Lessons learned today won’t necessarily work tomorrow when it comes to sustaining rapid growth, according to a new study investigating why some firms grow faster than others.
The research investigates whether rapid firm growth can be stimulated by specific management strategies. It reveals certain strategies in areas such as marketing and customer service are adopted by fast-growing firms or “gazelles.” It also finds such strategies generally need to change with the times and a firm’s ability to make adjustments helps to sustain growth.
“Gazelle-like growth appears to be fragile and only a small portion of firms can jump the hurdle of sustaining it,” says lead study author Simon Parker, Professor in Entrepreneurship and Director of the Driving Growth Through Entrepreneurship & Innovation Cross-Enterprise Leadership Research Centre at the Richard Ivey School of Business.

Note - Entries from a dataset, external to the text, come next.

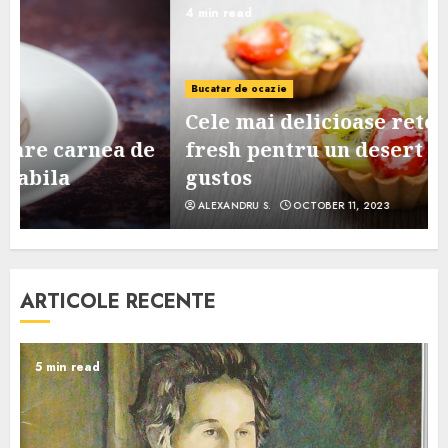
4 min read
Bucatar de ocazie
Cele mai delicioase retete de tarte
e
fresh pentru un desert sanatos si
gustos
ALEXANDRU S.
OCTOBER 11, 2023
ARTICOLE RECENTE
5 min read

“Firms are unlikely to sustain success if they attempt to draw lessons from observing growth in one period and then routinely apply these lessons at a different point in time.”

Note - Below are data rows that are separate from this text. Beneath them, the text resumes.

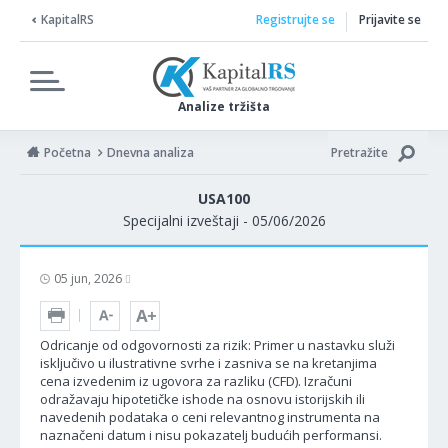
KapitalRS
Registrujte se
Prijavite se
Analize tržišta
Početna
Dnevna analiza
Pretražite
USA100
Specijalni izveštaji - 05/06/2026
05 jun, 2026
Odricanje od odgovornosti za rizik: Primer u nastavku služi
isključivo u ilustrativne svrhe i zasniva se na kretanjima
cena izvedenim iz ugovora za razliku (CFD). Izračuni
odražavaju hipotetičke ishode na osnovu istorijskih ili
navedenih podataka o ceni relevantnog instrumenta na
naznačeni datum i nisu pokazatelj budućih performansi.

The study, “What happens to gazelles? The importance of dynamic management strategy,” will be published in an upcoming edition of the scholarly journal, Small Business Economics.
It is co-authored by David J. Storey, professor of CSME and Enterprise Group of the Warwick Business School, and Arjen van Witteloostuijn, professor of economics and applied economics at the University of Antwerpen.
Some strategies that appear to contribute to rapid growth include:
Maintaining a core product or service rather than diversifying; Having and using a specialised marketing department; Using customer surveys rather than customer complaints as a basis for quality control; Restricting share issues to workers or outside investors, thereby enabling management to retain control.
However, the researchers stress best practices of one period may prove counter-productive in a later period.
“There are key strategies that seem to help gazelles to become or remain large, but, to sustain growth, there need to be dynamic, rather than static, management strategies,” says Parker. “Timely adaption of strategies is key.”